Kürzlich habe ich in einem Zeitungsbeitrag geschrieben: Gott kann nur um seiner selbst willen gesucht, gefunden und geliebt werden. Gerade unsere besten Wünsche und Absichten stehen uns und ihm dabei am allermeisten im Weg. Darauf schrieb jemand bei Facebook, das halte er doch für eine allzu gewagte These. Als wäre die Kirche eine Art Besserungsanstalt, in der Kleriker die Schwachen milde tadeln und auf den rechten Weg führen und das Gute im Menschen stärken und zur Entfaltung bringen. Da wird die Kirche offenbar mit der Schule verwechselt und wir müssen uns fragen, warum es zu solchen Verwechslungen kommt und was wir dazu beitragen.

Die Kirche hat das Heil, die Rettung des Menschen durch Gott, den Weg Gottes zu den Menschen zu predigen.
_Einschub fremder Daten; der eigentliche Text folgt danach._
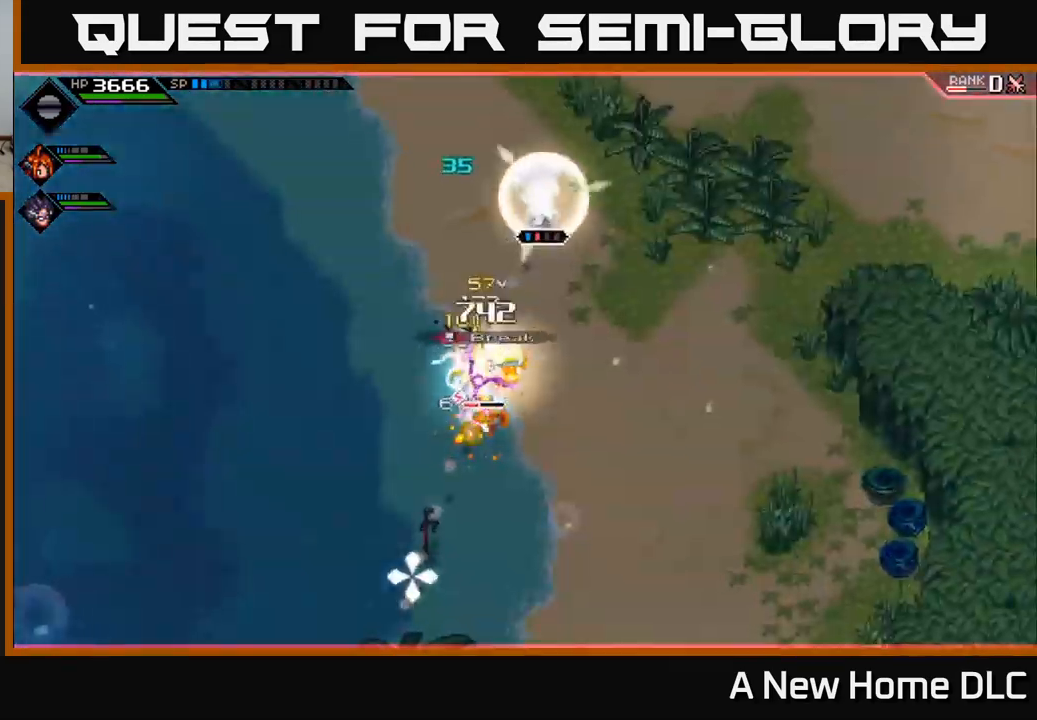
{"buttons": ["L1"], "left_stick": "down", "right_stick": "center", "events": [[100, "R2", "up"], [350, "left_stick", "down"], [433, "right_stick", "center"], [467, "L1", "down"]]}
Sie hat den Menschen vor Gott zu bedenken. Was den Menschen von Gott trennt, sind nicht nur seine fleischlichen Schwächen. Auch seine guten Zeugnisse nützen ihm gar nichts. Ja, gerade sie sind dem verlorenen Menschen immer wieder Anlass, sich doch lieber auf sich selbst zu verlassen, statt auf Gott. Auch Paulus weiß das nur zu gut. Er, der einmal ein angesehener Pharisäer und anerkannter Schriftgelehrter mit ausgezeichneten Zeugnissen und Verdiensten war. Beschnitten und untadelig nach dem Gesetz. Längst hat er all das in eine Kiste gepackt und – wie wir im Philipperbrief Kapitel 3, Vers 8 erfahren – das Wort „Scheiße“ draufgeschrieben. Da lacht Paulus und wir lachen hoffentlich mit.

Es ist ja ein Lachen der Erleichterung nach dem Erwachen aus einem Albtraum. Manchmal haben Albträume die Funktion uns an Wichtiges zu erinnern. Der Schalksknecht im Gleichnis, das Jesus im Evangelium des heutigen Sonntags erzählt, hat seinen Albtraum offensichtlich zu schnell vergessen: Die riesige Schuld, die ihn, seine Familie, die alle Zukunft erdrückte, bis der König sie umsonst von seinen Schultern nahm. Wie ist es anders zu erklären, dass der so Befreite so bald einen anderen wegen einer lächerlichen Schuld ins Gefängnis werfen lässt? Aber vielleicht ist das nur ein weiterer Albtraum im Albtraum, aus dem er ganz schnell erwachen sollte, mit Paulus, mit uns. Zum Glück nur ein ganz und gar unmöglicher Traum: Gott sei Dank durch Jesus Christus unseren Herrn.